Pasta chips serve as the base for nachos smothered in chipotle cheese sauce, sour cream, and cilantro lime sauce.
Prep Time 30 minutes
Cook Time 1 hour
Total Time 1 hour 30 minutes
Servings 6 people

Ingredients
  

  • 1 lb Lasagna Sheets
  • 1/2 cup olive oil
  • 4 oz Extra Sharp Cheddar
  • 1 can Chipotle in Adobo
  • 3 tbsp Butter
  • 3 tbsp Flour
  • 3 cups Whole Milk
  • 4 oz Parmesan
  • Sour Cream
  • Hellman's Cilantro Lime Drizzle Sauce
  • Hatch Chile Verde Seasoning

Instructions
 

Make the Pasta Chips

  • Cook lasagna according to package directions.
  • Cut lasagna sheets into triangles.
  • Drizzle chips in olive oil and season generously with chile verde seasoning.
  • Air fry the pasta chips at 400* for 15 minutes until crispy. Shake the basket regularly for even cooking.

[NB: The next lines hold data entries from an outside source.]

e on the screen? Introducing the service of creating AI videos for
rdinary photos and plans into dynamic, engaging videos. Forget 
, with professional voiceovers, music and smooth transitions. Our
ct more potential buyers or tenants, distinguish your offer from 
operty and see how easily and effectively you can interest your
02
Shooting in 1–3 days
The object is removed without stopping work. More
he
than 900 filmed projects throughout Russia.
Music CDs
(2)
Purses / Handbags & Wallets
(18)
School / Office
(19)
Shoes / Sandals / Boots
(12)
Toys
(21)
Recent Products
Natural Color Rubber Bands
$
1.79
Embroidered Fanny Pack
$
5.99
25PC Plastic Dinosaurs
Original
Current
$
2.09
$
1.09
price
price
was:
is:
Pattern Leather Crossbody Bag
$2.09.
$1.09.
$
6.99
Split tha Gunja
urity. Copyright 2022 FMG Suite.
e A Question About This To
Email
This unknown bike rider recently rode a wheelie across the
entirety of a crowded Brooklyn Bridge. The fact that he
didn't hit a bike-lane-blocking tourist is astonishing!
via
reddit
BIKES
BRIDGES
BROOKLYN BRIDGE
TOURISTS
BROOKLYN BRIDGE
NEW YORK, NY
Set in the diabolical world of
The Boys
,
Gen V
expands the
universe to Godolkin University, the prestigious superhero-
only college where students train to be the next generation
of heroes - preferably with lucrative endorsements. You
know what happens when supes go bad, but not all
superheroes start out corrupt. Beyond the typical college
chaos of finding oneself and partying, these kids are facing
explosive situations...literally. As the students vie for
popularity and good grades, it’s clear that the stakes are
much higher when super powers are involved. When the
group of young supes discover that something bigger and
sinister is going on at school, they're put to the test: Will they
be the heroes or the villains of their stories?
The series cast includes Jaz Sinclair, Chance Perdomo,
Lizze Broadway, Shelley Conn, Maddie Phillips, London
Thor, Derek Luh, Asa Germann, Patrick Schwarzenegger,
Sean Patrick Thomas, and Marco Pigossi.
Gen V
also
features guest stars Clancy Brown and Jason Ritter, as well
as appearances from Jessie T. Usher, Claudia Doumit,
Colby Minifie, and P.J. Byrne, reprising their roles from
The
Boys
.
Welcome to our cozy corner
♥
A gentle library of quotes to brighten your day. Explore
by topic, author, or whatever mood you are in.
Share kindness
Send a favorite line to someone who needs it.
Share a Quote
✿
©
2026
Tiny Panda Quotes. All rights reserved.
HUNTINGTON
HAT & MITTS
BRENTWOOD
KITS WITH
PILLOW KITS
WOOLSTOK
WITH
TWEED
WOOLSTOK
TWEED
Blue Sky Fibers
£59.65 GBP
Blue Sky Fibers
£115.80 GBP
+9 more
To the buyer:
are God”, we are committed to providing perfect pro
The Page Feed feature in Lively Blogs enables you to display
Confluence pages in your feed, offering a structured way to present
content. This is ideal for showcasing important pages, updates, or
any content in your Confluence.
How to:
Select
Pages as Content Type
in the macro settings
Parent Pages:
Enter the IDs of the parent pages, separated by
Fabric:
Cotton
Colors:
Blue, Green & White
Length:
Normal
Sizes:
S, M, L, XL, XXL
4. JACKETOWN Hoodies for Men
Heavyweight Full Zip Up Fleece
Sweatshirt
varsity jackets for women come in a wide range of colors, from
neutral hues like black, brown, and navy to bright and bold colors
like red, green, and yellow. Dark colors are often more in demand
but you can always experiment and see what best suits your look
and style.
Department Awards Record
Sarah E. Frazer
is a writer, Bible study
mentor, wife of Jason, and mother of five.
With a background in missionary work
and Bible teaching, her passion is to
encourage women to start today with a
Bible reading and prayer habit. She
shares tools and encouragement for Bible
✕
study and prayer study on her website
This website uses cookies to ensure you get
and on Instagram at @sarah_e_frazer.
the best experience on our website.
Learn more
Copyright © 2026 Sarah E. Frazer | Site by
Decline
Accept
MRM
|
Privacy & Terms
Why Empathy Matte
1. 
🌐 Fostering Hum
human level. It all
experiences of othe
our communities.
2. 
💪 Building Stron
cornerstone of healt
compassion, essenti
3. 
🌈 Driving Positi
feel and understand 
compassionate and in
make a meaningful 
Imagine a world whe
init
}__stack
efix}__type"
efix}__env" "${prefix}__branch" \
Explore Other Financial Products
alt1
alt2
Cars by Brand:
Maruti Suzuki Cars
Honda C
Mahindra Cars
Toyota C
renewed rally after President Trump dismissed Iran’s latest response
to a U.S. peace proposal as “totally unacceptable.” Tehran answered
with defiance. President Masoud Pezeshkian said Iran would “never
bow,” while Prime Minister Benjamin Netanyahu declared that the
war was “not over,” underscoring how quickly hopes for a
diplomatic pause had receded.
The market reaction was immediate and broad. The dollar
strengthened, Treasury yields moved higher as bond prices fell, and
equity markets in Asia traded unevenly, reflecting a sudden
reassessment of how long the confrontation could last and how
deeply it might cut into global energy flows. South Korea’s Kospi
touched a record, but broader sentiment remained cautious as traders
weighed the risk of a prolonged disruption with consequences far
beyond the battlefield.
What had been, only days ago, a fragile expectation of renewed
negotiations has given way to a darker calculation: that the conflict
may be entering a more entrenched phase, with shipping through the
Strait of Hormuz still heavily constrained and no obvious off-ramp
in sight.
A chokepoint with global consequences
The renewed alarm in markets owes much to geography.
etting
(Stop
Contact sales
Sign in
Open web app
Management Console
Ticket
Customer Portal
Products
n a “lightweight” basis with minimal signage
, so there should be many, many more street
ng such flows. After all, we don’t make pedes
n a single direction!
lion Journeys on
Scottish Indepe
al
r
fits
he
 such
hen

Prepare the Chipotle Cheese Sauce

  • Melt butter in a saucepan over medium heat.
  • Combine the flour and cook it for 1 minute.
  • Gradually add milk until fully incorporated. Cook the milk mixture until it begins to thicken and feels silky between your fingers.
  • Remove from heat and add cheese, stirring until fully melted and incorporated in the sauce.
  • Spoon the chipotle in adobo into the sauce mixture until desired spiciness level.

Plate the Nachos

  • Add a generous layer of pasta chips to a plate.
  • Smother pasta chips in cheese sauce, sour cream, and Chile lime sauce.